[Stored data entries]

━━━━━━━━━━

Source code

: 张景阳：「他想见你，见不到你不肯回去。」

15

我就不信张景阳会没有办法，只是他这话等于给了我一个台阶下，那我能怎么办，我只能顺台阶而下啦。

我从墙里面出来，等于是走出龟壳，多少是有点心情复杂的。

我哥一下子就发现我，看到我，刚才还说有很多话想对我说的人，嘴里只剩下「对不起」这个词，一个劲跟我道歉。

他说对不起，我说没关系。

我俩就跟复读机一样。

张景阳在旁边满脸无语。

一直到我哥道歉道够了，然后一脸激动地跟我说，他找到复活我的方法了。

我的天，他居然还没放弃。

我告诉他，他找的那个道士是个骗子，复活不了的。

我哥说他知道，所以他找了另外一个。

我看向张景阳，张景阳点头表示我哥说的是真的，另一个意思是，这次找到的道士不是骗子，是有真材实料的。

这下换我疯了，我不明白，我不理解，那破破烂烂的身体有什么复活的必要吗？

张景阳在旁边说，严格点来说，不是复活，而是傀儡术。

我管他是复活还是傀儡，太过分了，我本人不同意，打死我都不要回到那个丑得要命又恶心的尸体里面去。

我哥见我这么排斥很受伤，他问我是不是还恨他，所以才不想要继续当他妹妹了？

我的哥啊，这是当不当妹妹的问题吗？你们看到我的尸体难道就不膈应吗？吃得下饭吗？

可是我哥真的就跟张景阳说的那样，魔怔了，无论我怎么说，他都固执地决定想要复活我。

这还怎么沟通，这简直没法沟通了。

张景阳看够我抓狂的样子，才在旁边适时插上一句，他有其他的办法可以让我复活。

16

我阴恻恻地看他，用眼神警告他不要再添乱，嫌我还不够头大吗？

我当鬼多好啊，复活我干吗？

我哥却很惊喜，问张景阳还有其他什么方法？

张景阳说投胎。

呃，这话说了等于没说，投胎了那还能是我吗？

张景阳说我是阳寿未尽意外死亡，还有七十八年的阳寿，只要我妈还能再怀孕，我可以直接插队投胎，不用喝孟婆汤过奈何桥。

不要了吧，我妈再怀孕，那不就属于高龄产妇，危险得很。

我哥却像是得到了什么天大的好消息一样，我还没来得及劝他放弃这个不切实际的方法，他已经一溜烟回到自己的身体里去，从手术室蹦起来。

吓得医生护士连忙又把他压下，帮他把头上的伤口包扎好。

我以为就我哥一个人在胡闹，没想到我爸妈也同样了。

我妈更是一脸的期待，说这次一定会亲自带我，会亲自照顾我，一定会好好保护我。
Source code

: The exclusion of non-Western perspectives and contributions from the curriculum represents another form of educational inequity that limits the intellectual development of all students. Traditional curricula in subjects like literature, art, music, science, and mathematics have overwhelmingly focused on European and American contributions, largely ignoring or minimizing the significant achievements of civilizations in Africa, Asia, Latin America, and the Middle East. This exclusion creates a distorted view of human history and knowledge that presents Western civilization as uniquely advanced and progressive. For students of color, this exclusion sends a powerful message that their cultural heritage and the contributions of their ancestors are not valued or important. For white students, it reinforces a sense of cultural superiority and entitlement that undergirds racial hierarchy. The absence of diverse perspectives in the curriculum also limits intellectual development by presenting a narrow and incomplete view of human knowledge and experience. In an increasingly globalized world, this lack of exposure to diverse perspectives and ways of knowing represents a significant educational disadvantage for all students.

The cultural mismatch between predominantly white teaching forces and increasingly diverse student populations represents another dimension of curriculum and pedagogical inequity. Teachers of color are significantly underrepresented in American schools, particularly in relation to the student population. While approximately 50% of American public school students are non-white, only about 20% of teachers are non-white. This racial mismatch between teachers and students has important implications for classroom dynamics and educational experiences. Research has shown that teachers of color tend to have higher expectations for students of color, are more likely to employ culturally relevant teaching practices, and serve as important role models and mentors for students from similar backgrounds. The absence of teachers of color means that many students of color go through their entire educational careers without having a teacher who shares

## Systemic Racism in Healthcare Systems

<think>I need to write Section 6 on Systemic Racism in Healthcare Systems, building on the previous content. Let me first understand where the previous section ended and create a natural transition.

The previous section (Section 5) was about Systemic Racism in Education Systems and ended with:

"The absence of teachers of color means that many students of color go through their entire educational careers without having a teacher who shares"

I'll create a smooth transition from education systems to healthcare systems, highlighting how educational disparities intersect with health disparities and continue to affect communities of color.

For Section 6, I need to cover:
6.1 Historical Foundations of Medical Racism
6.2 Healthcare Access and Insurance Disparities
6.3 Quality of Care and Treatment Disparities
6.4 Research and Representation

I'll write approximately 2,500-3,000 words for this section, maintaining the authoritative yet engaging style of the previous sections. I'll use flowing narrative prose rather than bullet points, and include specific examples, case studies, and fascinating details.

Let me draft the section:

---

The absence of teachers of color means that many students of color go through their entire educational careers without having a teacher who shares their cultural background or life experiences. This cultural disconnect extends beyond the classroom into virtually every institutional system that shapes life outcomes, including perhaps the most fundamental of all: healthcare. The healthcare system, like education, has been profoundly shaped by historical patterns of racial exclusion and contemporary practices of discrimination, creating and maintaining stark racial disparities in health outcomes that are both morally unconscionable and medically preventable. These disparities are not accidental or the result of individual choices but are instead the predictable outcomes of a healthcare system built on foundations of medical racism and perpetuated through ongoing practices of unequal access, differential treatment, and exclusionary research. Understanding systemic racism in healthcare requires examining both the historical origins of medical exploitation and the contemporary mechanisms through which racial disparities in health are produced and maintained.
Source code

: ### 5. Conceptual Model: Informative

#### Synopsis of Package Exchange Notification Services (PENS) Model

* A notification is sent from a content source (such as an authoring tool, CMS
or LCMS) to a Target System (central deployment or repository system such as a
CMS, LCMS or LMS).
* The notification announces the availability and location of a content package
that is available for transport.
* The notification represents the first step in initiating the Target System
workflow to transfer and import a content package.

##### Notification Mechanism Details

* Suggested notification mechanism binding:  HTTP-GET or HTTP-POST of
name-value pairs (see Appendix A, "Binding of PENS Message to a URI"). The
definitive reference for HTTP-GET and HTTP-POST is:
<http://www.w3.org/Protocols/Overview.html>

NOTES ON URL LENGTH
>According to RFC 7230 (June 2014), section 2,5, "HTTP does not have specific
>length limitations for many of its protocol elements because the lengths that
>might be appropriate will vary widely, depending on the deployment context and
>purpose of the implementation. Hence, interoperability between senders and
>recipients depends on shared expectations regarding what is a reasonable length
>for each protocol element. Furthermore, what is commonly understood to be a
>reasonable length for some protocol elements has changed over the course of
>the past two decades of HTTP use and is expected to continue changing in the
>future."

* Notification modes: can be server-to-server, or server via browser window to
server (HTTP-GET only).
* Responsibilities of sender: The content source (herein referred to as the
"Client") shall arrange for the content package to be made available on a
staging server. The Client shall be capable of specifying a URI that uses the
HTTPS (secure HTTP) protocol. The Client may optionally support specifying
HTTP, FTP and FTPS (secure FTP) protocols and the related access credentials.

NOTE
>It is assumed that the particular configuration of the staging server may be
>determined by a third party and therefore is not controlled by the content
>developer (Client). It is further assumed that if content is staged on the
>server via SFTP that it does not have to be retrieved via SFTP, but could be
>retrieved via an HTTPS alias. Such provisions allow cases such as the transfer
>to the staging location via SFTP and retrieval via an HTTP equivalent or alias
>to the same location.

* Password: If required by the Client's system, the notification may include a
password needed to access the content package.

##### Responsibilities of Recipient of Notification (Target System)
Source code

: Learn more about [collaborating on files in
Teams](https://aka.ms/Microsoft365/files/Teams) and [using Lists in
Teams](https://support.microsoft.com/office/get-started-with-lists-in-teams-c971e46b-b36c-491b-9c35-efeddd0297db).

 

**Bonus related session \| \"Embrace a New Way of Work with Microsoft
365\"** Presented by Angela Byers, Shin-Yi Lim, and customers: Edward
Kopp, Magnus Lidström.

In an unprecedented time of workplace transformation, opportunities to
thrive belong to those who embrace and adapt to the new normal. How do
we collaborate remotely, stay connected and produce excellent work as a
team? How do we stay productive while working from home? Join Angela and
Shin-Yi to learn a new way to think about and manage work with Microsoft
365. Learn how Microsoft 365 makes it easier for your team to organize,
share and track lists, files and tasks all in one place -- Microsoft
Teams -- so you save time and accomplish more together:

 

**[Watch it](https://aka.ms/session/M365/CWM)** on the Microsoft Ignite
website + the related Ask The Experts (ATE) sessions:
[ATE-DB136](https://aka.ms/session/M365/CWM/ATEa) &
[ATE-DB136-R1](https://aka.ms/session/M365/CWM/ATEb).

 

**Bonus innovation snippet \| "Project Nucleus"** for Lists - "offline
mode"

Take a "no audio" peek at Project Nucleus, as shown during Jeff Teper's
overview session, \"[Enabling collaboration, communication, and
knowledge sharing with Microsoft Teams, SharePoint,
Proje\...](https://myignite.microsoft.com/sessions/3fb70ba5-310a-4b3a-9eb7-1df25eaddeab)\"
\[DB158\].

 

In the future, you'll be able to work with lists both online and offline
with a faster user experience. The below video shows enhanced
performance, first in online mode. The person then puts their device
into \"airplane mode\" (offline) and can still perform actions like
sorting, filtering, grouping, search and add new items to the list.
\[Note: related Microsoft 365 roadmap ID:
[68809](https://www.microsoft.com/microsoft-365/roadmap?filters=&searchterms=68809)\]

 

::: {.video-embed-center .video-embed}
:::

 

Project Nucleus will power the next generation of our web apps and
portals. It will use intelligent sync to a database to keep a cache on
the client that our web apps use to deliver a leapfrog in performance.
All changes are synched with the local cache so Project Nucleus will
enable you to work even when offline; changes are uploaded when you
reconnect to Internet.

━━━━━━━━━━

Problem statement
Could you repeat exactly the lines above from the line with "authoring tool, CMS" up to and including the line with "not have specific", and only those?

Response below
* A notification is sent from a content source (such as an authoring tool, CMS
or LCMS) to a Target System (central deployment or repository system such as a
CMS, LCMS or LMS).
* The notification announces the availability and location of a content package
that is available for transport.
* The notification represents the first step in initiating the Target System
workflow to transfer and import a content package.

##### Notification Mechanism Details

* Suggested notification mechanism binding:  HTTP-GET or HTTP-POST of
name-value pairs (see Appendix A, "Binding of PENS Message to a URI"). The
definitive reference for HTTP-GET and HTTP-POST is:
<http://www.w3.org/Protocols/Overview.html>

NOTES ON URL LENGTH
>According to RFC 7230 (June 2014), section 2,5, "HTTP does not have specific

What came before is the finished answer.